> STATED GOAL
Express each line of the listing, starting with the line containing "line at (14, 669): dashed -> solid" and going on through the line containing "line at (14, 2058): dashed -> solid", as a string in a JSON list with one string per line and blank lines left out.

> MATERIAL FOR THIS EXERCISE
——

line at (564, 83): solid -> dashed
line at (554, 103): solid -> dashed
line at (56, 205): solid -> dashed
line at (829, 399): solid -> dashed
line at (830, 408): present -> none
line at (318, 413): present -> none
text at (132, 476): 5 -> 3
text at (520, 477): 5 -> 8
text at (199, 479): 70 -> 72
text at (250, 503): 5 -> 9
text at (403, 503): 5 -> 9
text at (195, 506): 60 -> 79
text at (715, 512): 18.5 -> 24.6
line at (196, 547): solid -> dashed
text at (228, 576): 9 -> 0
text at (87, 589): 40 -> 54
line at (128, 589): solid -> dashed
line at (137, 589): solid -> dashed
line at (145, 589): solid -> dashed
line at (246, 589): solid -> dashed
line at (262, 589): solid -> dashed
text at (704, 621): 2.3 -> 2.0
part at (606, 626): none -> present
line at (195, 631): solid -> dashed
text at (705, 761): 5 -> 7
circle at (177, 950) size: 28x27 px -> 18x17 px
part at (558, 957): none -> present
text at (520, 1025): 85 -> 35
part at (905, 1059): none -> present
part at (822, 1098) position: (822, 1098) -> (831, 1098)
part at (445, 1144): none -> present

——

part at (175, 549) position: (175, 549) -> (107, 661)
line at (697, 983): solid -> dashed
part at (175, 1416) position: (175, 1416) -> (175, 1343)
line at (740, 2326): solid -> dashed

——

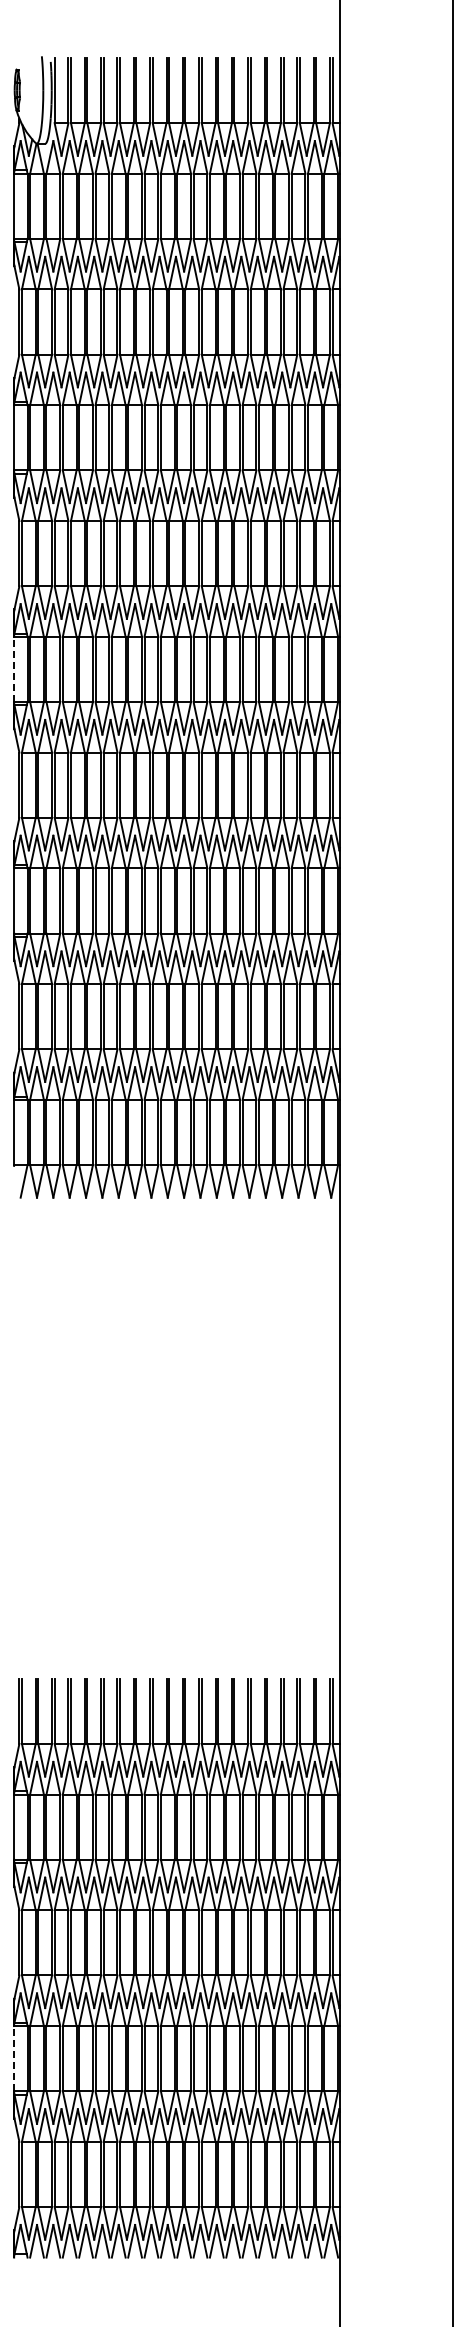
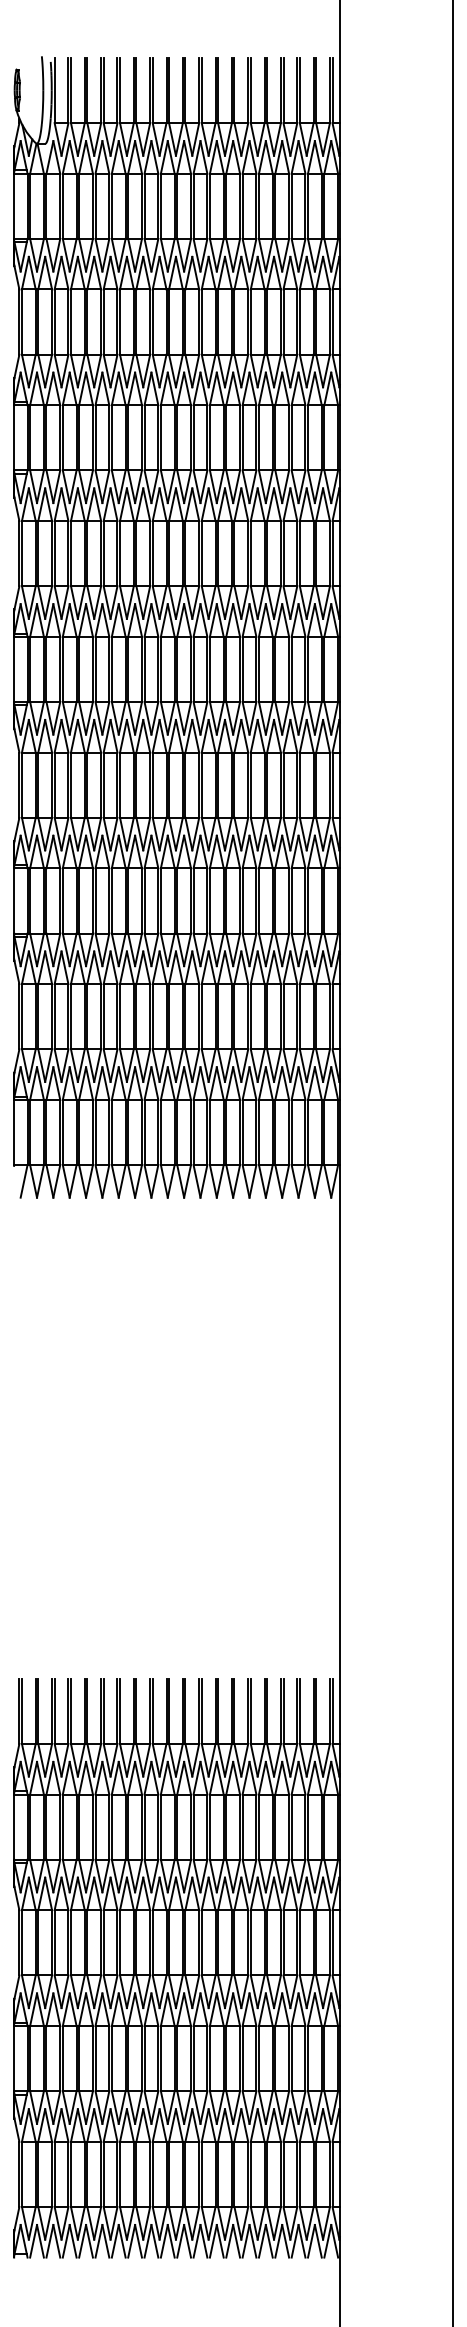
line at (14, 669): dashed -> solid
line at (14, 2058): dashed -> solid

——

> EXPECTED ANSWER
[
  "line at (14, 669): dashed -> solid",
  "line at (14, 2058): dashed -> solid"
]